• Task brief
Reproduce verbatim the lines of the material between the line containing "el Mondo. Viaggiare" and the line containing "sa, tra febbraio e marzo. Tibet Festival di", inclusive.

• Data for the task
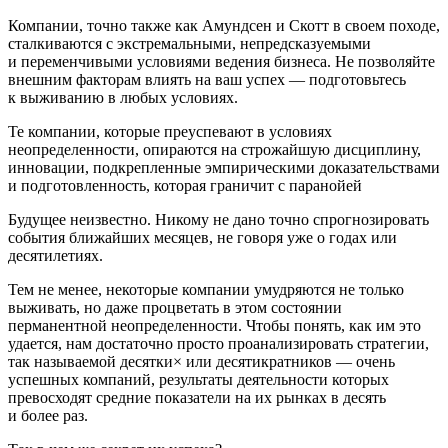
Компании, точно также как Амундсен и Скотт в своем походе,
сталкиваются с экстремальными, непредсказуемыми
и переменчивыми условиями ведения бизнеса. Не позволяйте
внешним факторам влиять на ваш успех — подготовьтесь
к выживанию в любых условиях.
Те компании, которые преуспевают в условиях
неопределенности, опираются на строжайшую дисциплину,
инновации, подкрепленные эмпирическими доказательствами
и подготовленность, которая граничит с паранойей
Будущее неизвестно. Никому не дано точно спрогнозировать
события ближайших месяцев, не говоря уже о годах или
десятилетиях.
Тем не менее, некоторые компании умудряются не только
выживать, но даже процветать в этом состоянии
перманентной неопределенности. Чтобы понять, как им это
удается, нам достаточно просто проанализировать стратегии,
так называемой десятки× или десятикратников — очень
успешных компаний, результаты деятельности которых
превосходят средние показатели на их рынках в десять
и более раз.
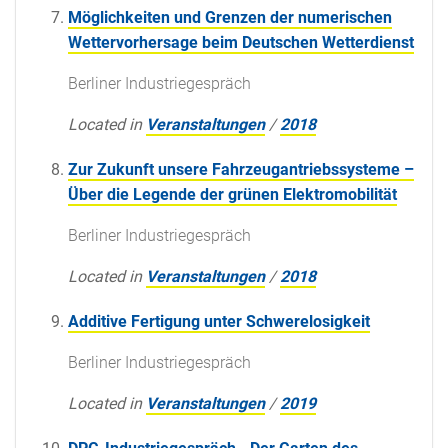
Möglichkeiten und Grenzen der numerischen
Wettervorhersage beim Deutschen Wetterdienst
Berliner Industriegespräch
Located in
Veranstaltungen
/
2018
Zur Zukunft unsere Fahrzeugantriebssysteme –
Über die Legende der grünen Elektromobilität
Berliner Industriegespräch
Located in
Veranstaltungen
/
2018
Additive Fertigung unter Schwerelosigkeit
Berliner Industriegespräch
Located in
Veranstaltungen
/
2019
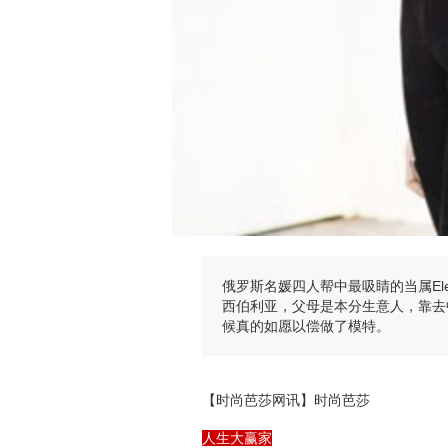
俄罗斯名媛四人帮中最吸睛的当属Elena
西伯利亚，父母是本分生意人，靠去中
候真的如愿以偿做了模特。
【时尚芭莎网讯】时尚芭莎
人生大赢家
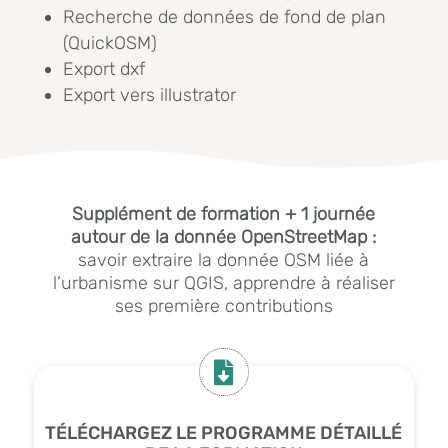
Recherche de données de fond de plan
(QuickOSM)
Export dxf
Export vers illustrator
Supplément de formation + 1 journée
autour de la donnée OpenStreetMap :
savoir extraire la donnée OSM liée à
l’urbanisme sur QGIS, apprendre à réaliser
ses première contributions

TÉLÉCHARGEZ LE PROGRAMME DÉTAILLÉ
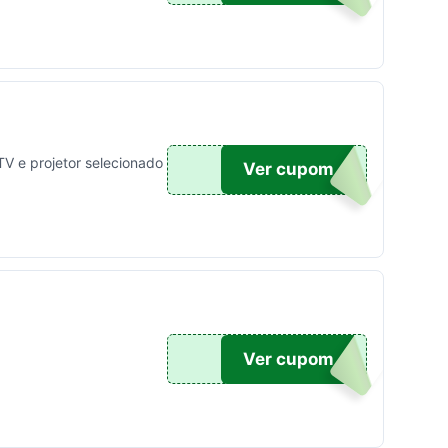
V e projetor selecionado
GORA
Ver cupom
GORA
Ver cupom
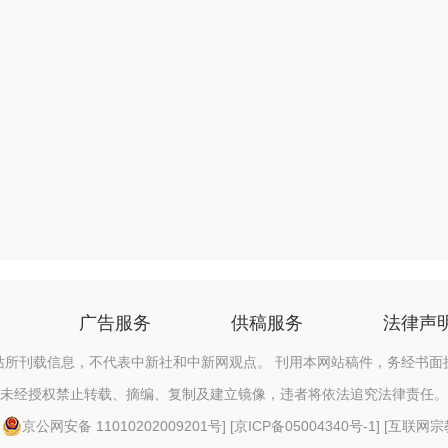
广告服务
供稿服务
法律声
站所刊载信息，不代表中新社和中新网观点。 刊用本网站稿件，务经书面
未经授权禁止转载、摘编、复制及建立镜像，违者将依法追究法律责任。
[
京公网安备 11010202009201号
] [
京ICP备05004340号-1
] [
互联网宗教信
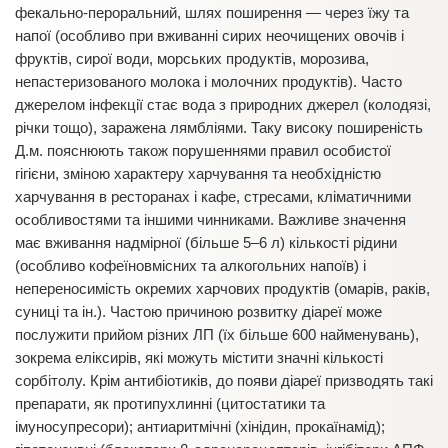
фекально-пероральний, шлях поширення — через їжу та
напої (особливо при вживанні сирих неочищених овочів і
фруктів, сирої води, морських продуктів, морозива,
непастеризованого молока і молочних продуктів). Часто
джерелом інфекції стає вода з природних джерел (колодязі,
річки тощо), заражена лямбліями. Таку високу поширеність
Д.м. пояснюють також порушеннями правил особистої
гігієни, зміною характеру харчування та необхідністю
харчування в ресторанах і кафе, стресами, кліматичними
особливостями та іншими чинниками. Важливе значення
має вживання надмірної (більше 5–6 л) кількості рідини
(особливо кофеїновмісних та алкогольних напоїв) і
непереносимість окремих харчових продуктів (омарів, раків,
суниці та ін.). Частою причиною розвитку діареї може
послужити прийом різних ЛП (їх більше 600 найменувань),
зокрема еліксирів, які можуть містити значні кількості
сорбітолу. Крім антибіотиків, до появи діареї призводять такі
препарати, як протипухлинні (цитостатики та
імуносупресори); антиаритмічні (хінідин, прокаїнамід);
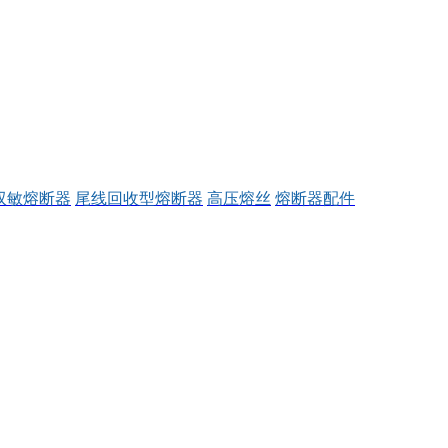
双敏熔断器
尾线回收型熔断器
高压熔丝
熔断器配件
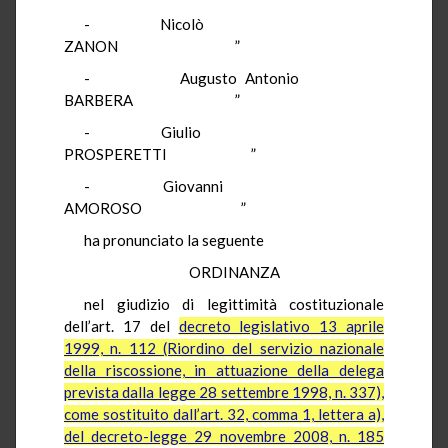
- Nicolò
ZANON ”
- Augusto Antonio
BARBERA ”
- Giulio
PROSPERETTI ”
- Giovanni
AMOROSO ”
ha pronunciato la seguente
ORDINANZA
nel giudizio di legittimità costituzionale
dell’art. 17 del
decreto legislativo 13 aprile
1999, n. 112 (Riordino del servizio nazionale
della riscossione, in attuazione della delega
prevista dalla legge 28 settembre 1998, n. 337),
come sostituito dall’art. 32, comma 1, lettera a),
del decreto-legge 29 novembre 2008, n. 185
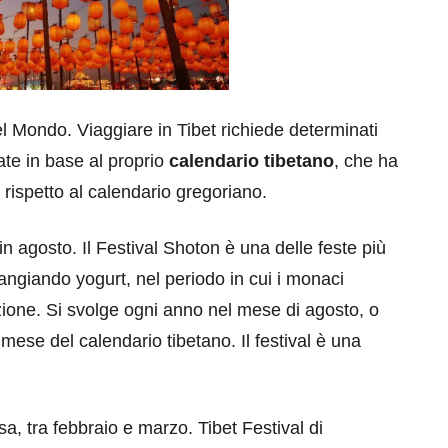
el Mondo. Viaggiare in Tibet richiede determinati
late in base al proprio
calendario tibetano
, che ha
 rispetto al calendario gregoriano.
in agosto. Il Festival Shoton è una delle feste più
mangiando yogurt, nel periodo in cui i monaci
azione. Si svolge ogni anno nel mese di agosto, o
 mese del calendario tibetano. Il festival è una
sa, tra febbraio e marzo. Tibet Festival di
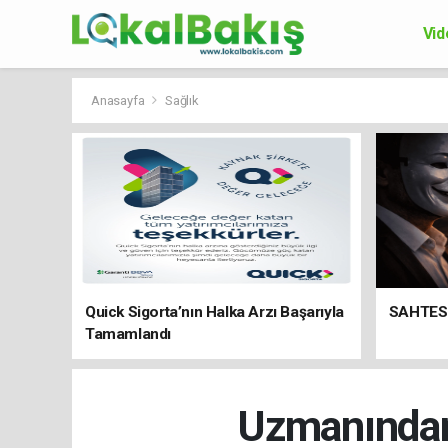
Vid
Ek
Anasayfa
Sağlık
Quick Sigorta’nın Halka Arzı Başarıyla
SAHTES
Tamamlandı
Uzmanından 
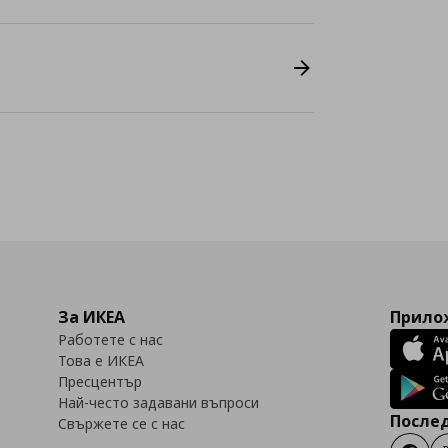
За ИКЕА
Прилож
Работете с нас
Това е ИКЕА
Пресцентър
Най-често задавани въпроси
Послед
Свържете се с нас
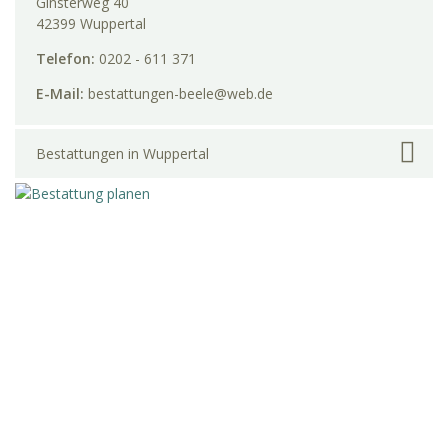
Ginsterweg 40
42399 Wuppertal
Telefon:
0202 - 611 371
E-Mail:
bestattungen-beele@web.de
Bestattungen in Wuppertal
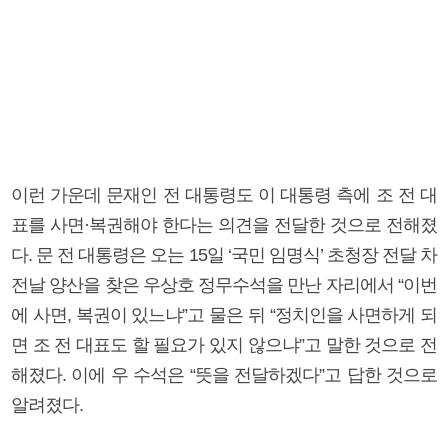
이런 가운데 문재인 전 대통령도 이 대통령 측에 조 전 대
표를 사면·복권해야 한다는 의견을 전달한 것으로 전해졌
다. 문 전 대통령은 오는 15일 ‘국민 임명식’ 초청장 전달 차
전날 양산을 찾은 우상호 정무수석을 만난 자리에서 “이번
에 사면, 복권이 있느냐”고 물은 뒤 “정치인을 사면하게 되
면 조 전 대표도 할 필요가 있지 않으냐”고 말한 것으로 전
해졌다. 이에 우 수석은 “뜻을 전달하겠다”고 답한 것으로
알려졌다.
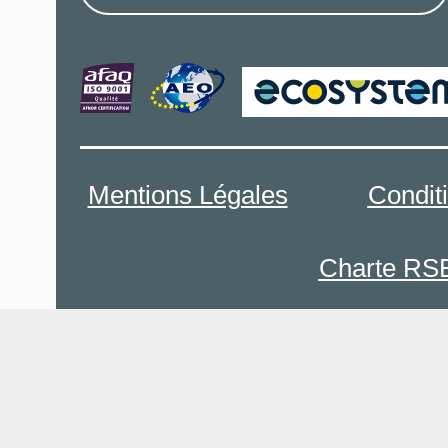
Mentions Légales
Condit
Charte RS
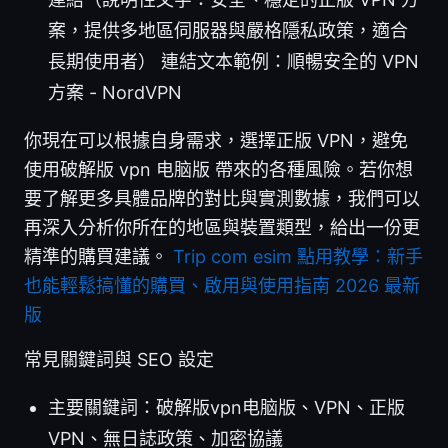
案，提供多地區伺服器與嚴格隱私政策，適合
長期使用者） 連結文本範例：順暢安全的 VPN
方案 - NordVPN
你現在可以根據自身需求，選擇正版 VPN，避免
使用破解版 vpn 电脑版 帶來的各種風險。若你想
要了解更多具體品牌的對比與實測數據，我們可以
再深入分析你所在的地區與裝置類型，給出一份更
精準的購買建議。
Trip com esim 點用教學：新手
也能輕鬆搞懂的購買、啟用與使用指南 2026 最新
版
常見關鍵詞與 SEO 設定
主要關鍵詞：破解版vpn电脑版、VPN、正版
VPN、無日誌政策、加密協議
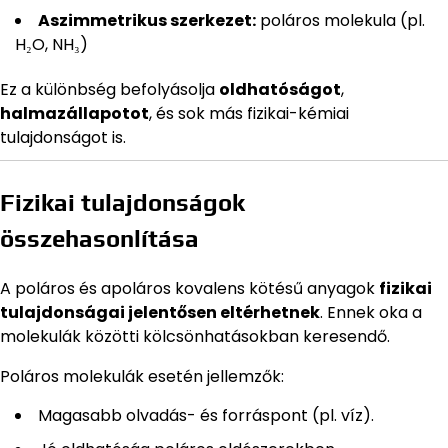
Aszimmetrikus szerkezet:
poláros molekula (pl.
H₂O, NH₃)
Ez a különbség befolyásolja
oldhatóságot
,
halmazállapotot
, és sok más fizikai-kémiai
tulajdonságot is.
Fizikai tulajdonságok
összehasonlítása
A poláros és apoláros kovalens kötésű anyagok
fizikai
tulajdonságai jelentősen eltérhetnek
. Ennek oka a
molekulák közötti kölcsönhatásokban keresendő.
Poláros molekulák esetén jellemzők:
Magasabb olvadás- és forráspont (pl. víz).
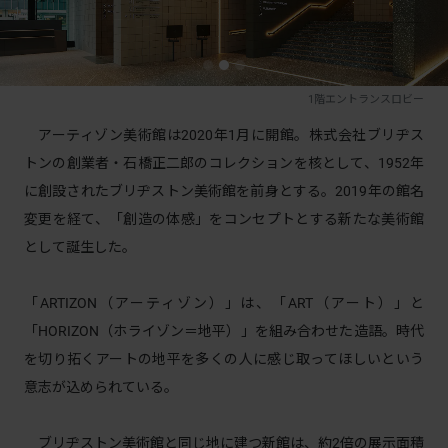
1階エントランスロビー
アーティゾン美術館は2020年1月に開館。株式会社ブリヂス
トンの創業者・石橋正二郎のコレクションを核として、1952年
に創設されたブリヂストン美術館を前身とする。2019年の館名
変更を経て、「創造の体感」をコンセプトとする新たな美術館
として誕生した。
「ARTIZON（アーティゾン）」は、「ART（アート）」と
「HORIZON（ホライゾン＝地平）」を組み合わせた造語。時代
を切り拓くアートの地平を多くの人に感じ取ってほしいという
意志が込められている。
ブリヂストン美術館と同じ地に建つ新館は、約2倍の展示面積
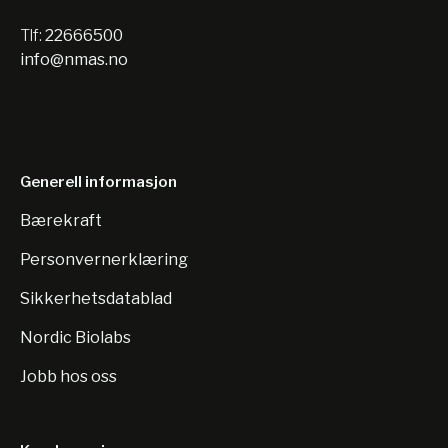
Tlf:
22666500
info@nmas.no
Generell informasjon
Bærekraft
Personvernerklæring
Sikkerhetsdatablad
Nordic Biolabs
Jobb hos oss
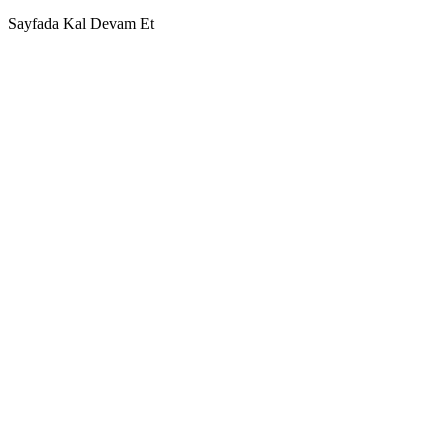
Sayfada Kal
Devam Et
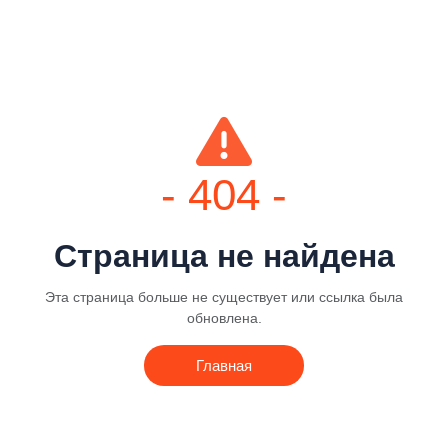
- 404 -
Страница не найдена
Эта страница больше не существует или ссылка была
обновлена.
Главная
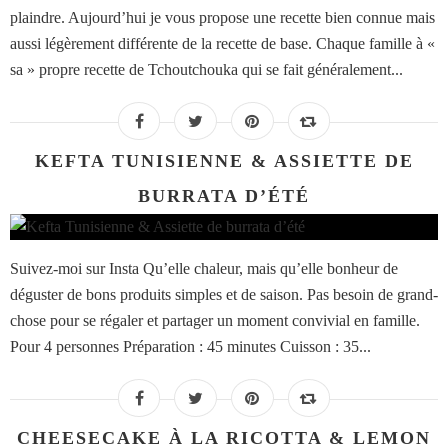
plaindre. Aujourd’hui je vous propose une recette bien connue mais
aussi légèrement différente de la recette de base. Chaque famille à «
sa » propre recette de Tchoutchouka qui se fait généralement...
KEFTA TUNISIENNE & ASSIETTE DE
BURRATA D’ÉTÉ
Suivez-moi sur Insta Qu’elle chaleur, mais qu’elle bonheur de
déguster de bons produits simples et de saison. Pas besoin de grand-
chose pour se régaler et partager un moment convivial en famille.
Pour 4 personnes Préparation : 45 minutes Cuisson : 35...
CHEESECAKE À LA RICOTTA & LEMON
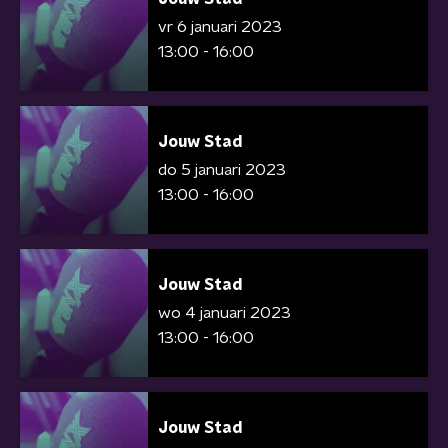
vr 6 januari 2023
13:00 - 16:00
Jouw Stad
do 5 januari 2023
13:00 - 16:00
Jouw Stad
wo 4 januari 2023
13:00 - 16:00
Jouw Stad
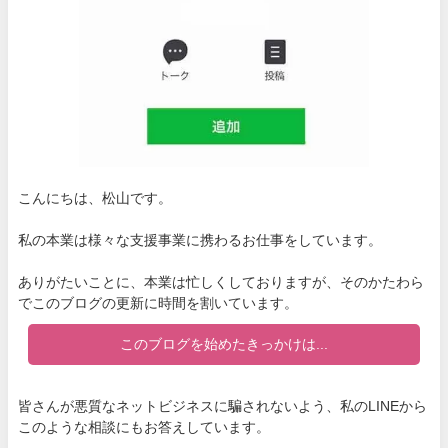
こんにちは、松山です。
私の本業は様々な支援事業に携わるお仕事をしています。
ありがたいことに、本業は忙しくしておりますが、そのかたわら
でこのブログの更新に時間を割いています。
このブログを始めたきっかけは...
皆さんが悪質なネットビジネスに騙されないよう、私のLINEから
このような相談にもお答えしています。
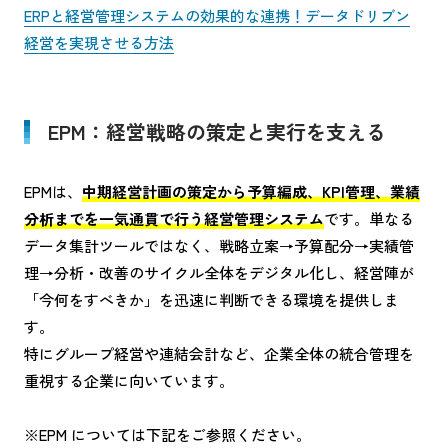
ERPと経営管理システムの効果的な連携！データドリブン
経営を実現させる方法
EPM：経営戦略の策定と実行を支える
EPMは、
中期経営計画の策定から予算編成、KPI管理、業績
分析までを一気通貫で行う経営管理システム
です。単なる
データ集計ツールではなく、戦略立案→予算配分→実績管
理→分析・改善のサイクル全体をデジタル化し、経営陣が
「今何をすべきか」を迅速に判断できる環境を提供しま
す。
特にグループ経営や連結会計など、企業全体の統合管理を
重視する企業に向いています。
※EPM については下記をご参照ください。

• Solution for this exercise
el Mondo. Viaggiare in Tibet richiede determinati
late in base al proprio
calendario tibetano
, che ha
 rispetto al calendario gregoriano.
in agosto. Il Festival Shoton è una delle feste più
mangiando yogurt, nel periodo in cui i monaci
azione. Si svolge ogni anno nel mese di agosto, o
 mese del calendario tibetano. Il festival è una
sa, tra febbraio e marzo. Tibet Festival di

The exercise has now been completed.